В отместку за то, что я так или иначе выскользнул из всех капканов и запутал следы такими петлями и скачками, что ни один лягавый не разберет, сей полковник устроил мне арест на переписку, и теперь я не имею права ни отсылать писем, ни получать их. Больнее он не сумел бы меня лягнуть. Одного он не учел: он-то налетел и нет его, а местному начальству куда же от меня деваться. Едва я, приехав в зону, узнал о наложении этого ареста и о том, что он продлится не менее года, как недвусмысленно дал понять, что если в последние год-полтора я вел себя, что называется, благоразумно, то теперь этому конец: через их же человека я "нечаянно" посвятил их в столь ужасные планы мести, что они, имея весьма завышенные представления о моих способностях и возможностях (на чем я время от времени спекулирую), поспешили разрешить мне переписку с тобой (но и только с тобой), благо ты тоже сидишь и наши письма - из лагеря в лагерь идут спецпочтой, которую орловская прокуратура контролировать не может.
Рад бодрой тональности твоих писем, но не разделяю твоих надежд на досрочное (и тем более в ближайшее время) освобождение мужского большинства нашей группы.
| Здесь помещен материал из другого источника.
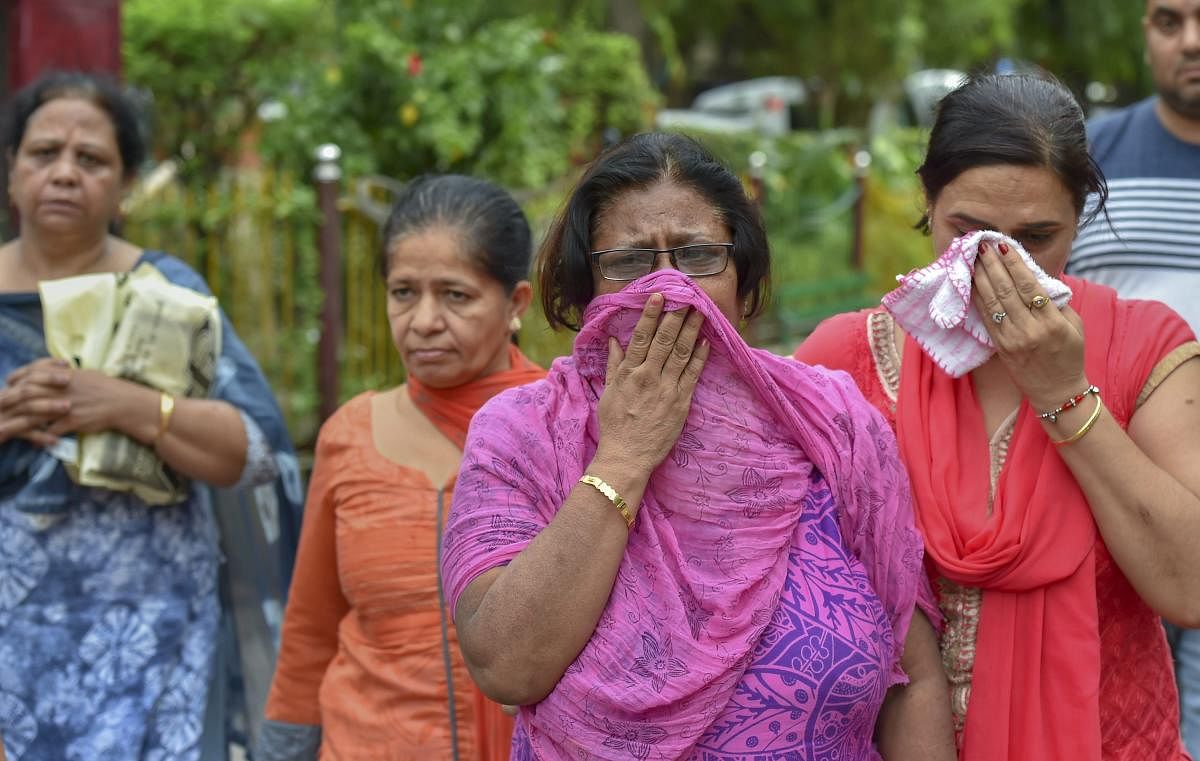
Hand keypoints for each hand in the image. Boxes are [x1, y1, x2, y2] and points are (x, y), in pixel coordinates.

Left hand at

Тебя вырвут, это несомненно, а нас - вряд ли, а если и случится такое чудо, то уж меня то оно своей милостивой дланью коснется наверняка в последнюю очередь, и лучше, милая, давай смотреть правде в глаза, а все иллюзии побоку. По статьям за политические преступления тех, кто не ползает на коленях, не только не освобождают досрочно, но рады бы и вовсе не освобождать - до коренного перевоспитания посредством "деревянного бушлата", который уж наверняка и окончательно исправляет всякого горбуна.